Fresh Traditions Fashion Show, $35,000
The Center for Hmong Arts and Talent won a sizable grant to expand its Fresh Traditions Fashion Show, the Twin Cities’ “only culturally inspired fashion event that exhibits the creativity, originality and quality of work by Hmong designers,” according to the Knight Foundation. At the show, designers must incorporate five traditional Hmong fabrics into clothing that hews to contemporary fashion. Part of the Knight Foundation grant will be set aside for career support and skills-building classes for individual designers.

Radio Novelas on the East Side, $50,000
Nuestro Pueblo San Pablo Productions, led by Barry Madore, will use its Knight award to produce a series of 20 fictional radio novelas that celebrate the history and culture of the East Side’s Latino community. Madore plans to promote the series with three live shows at yet-to-be-named venues around the district. Like Fresh Traditions Fashion Show designers, participating performers can count on support and training from Madore and his partners.
 
Paleo-osteological Bike Rack, $40,000
Artist and paleo-osteological interpreter Michael Bahl has plans to fabricate the bronze skeleton of a large dinosaur-like animal in repose, with its ribcage functioning as a bike rack. That bony crest on its skull? A bike helmet. The work focuses on how prehistoric skeletons, which are obsessed over by scientists and fossil hunters around the world—can also be viewed as works of art. “When the individual bones are joined in a united effort, a skeleton becomes the ultimate functioning mechanism, or in this case, a whimsical bike rack,” according to Knight’s website.

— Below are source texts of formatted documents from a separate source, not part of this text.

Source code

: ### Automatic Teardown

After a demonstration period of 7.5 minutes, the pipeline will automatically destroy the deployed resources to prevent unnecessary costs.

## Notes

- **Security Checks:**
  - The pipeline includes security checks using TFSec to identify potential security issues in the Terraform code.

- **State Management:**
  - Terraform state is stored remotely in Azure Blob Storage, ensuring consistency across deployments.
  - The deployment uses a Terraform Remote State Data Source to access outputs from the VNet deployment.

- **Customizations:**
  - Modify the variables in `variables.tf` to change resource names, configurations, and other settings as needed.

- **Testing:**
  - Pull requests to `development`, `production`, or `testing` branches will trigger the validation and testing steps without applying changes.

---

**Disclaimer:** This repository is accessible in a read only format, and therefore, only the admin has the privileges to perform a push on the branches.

Twin Cities Jazz Festival, $125,000
More established organizations got a slice of the pie, too. The largest single grant went to the Twin Cities Jazz Festival. The annual festival already draws more than 30,000 attendees, but organizers wanted to add more stage space and spring for better-known headliners. Performers have yet to be announced for next year’s event, in June, but executive director Steve Heckler is considering a move to the brand-new St. Paul Saints stadium, in the heart of Lowertown. That would create more seating space and facilitate pedestrian traffic from the Green Line stop at Union Depot.
 
The St. Paul Knight Arts Challenge will continue through 2016, with two more rounds of awards. All told, the foundation has earmarked $4.5 million to fund creative ideas, plus another $3.5 million for five established St. Paul arts institutions: Springboard for the Arts, Penumbra Theater, TU Dance, St. Paul Chamber Orchestra and The Arts Partnership. St. Paul is just the fourth city to participate in the Knight Arts Challenge, after Miami, Detroit and Philadelphia.